--- Dataset records ---

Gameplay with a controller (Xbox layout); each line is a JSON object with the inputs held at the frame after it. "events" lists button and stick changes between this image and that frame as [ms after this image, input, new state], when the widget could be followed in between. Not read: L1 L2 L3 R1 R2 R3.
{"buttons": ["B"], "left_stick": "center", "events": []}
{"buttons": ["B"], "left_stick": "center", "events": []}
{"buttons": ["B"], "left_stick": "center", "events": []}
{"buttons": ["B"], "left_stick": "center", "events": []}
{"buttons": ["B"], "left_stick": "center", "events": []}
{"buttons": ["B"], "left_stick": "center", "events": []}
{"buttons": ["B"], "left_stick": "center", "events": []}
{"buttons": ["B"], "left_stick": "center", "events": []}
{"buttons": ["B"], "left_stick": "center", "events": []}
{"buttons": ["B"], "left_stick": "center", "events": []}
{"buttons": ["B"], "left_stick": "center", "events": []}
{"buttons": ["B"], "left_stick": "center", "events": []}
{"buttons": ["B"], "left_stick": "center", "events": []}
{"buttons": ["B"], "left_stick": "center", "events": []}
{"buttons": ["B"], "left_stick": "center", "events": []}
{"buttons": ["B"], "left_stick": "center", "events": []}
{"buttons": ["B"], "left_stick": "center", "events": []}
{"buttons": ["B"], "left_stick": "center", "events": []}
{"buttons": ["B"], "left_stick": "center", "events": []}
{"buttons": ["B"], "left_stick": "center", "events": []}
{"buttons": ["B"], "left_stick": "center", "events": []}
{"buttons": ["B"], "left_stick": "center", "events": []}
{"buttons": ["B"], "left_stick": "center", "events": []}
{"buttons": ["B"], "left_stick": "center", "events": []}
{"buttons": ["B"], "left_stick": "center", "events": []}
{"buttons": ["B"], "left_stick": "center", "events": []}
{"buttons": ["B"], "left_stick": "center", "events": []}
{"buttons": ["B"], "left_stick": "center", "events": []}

---

Would you return the full set of entries, unchanged in every detail?

■ **Task result**:
Gameplay with a controller (Xbox layout); each line is a JSON object with the inputs held at the frame after it. "events" lists button and stick changes between this image and that frame as [ms after this image, input, new state], when the widget could be followed in between. Not read: L1 L2 L3 R1 R2 R3.
{"buttons": ["B"], "left_stick": "center", "events": []}
{"buttons": ["B"], "left_stick": "center", "events": []}
{"buttons": ["B"], "left_stick": "center", "events": []}
{"buttons": ["B"], "left_stick": "center", "events": []}
{"buttons": ["B"], "left_stick": "center", "events": []}
{"buttons": ["B"], "left_stick": "center", "events": []}
{"buttons": ["B"], "left_stick": "center", "events": []}
{"buttons": ["B"], "left_stick": "center", "events": []}
{"buttons": ["B"], "left_stick": "center", "events": []}
{"buttons": ["B"], "left_stick": "center", "events": []}
{"buttons": ["B"], "left_stick": "center", "events": []}
{"buttons": ["B"], "left_stick": "center", "events": []}
{"buttons": ["B"], "left_stick": "center", "events": []}
{"buttons": ["B"], "left_stick": "center", "events": []}
{"buttons": ["B"], "left_stick": "center", "events": []}
{"buttons": ["B"], "left_stick": "center", "events": []}
{"buttons": ["B"], "left_stick": "center", "events": []}
{"buttons": ["B"], "left_stick": "center", "events": []}
{"buttons": ["B"], "left_stick": "center", "events": []}
{"buttons": ["B"], "left_stick": "center", "events": []}
{"buttons": ["B"], "left_stick": "center", "events": []}
{"buttons": ["B"], "left_stick": "center", "events": []}
{"buttons": ["B"], "left_stick": "center", "events": []}
{"buttons": ["B"], "left_stick": "center", "events": []}
{"buttons": ["B"], "left_stick": "center", "events": []}
{"buttons": ["B"], "left_stick": "center", "events": []}
{"buttons": ["B"], "left_stick": "center", "events": []}
{"buttons": ["B"], "left_stick": "center", "events": []}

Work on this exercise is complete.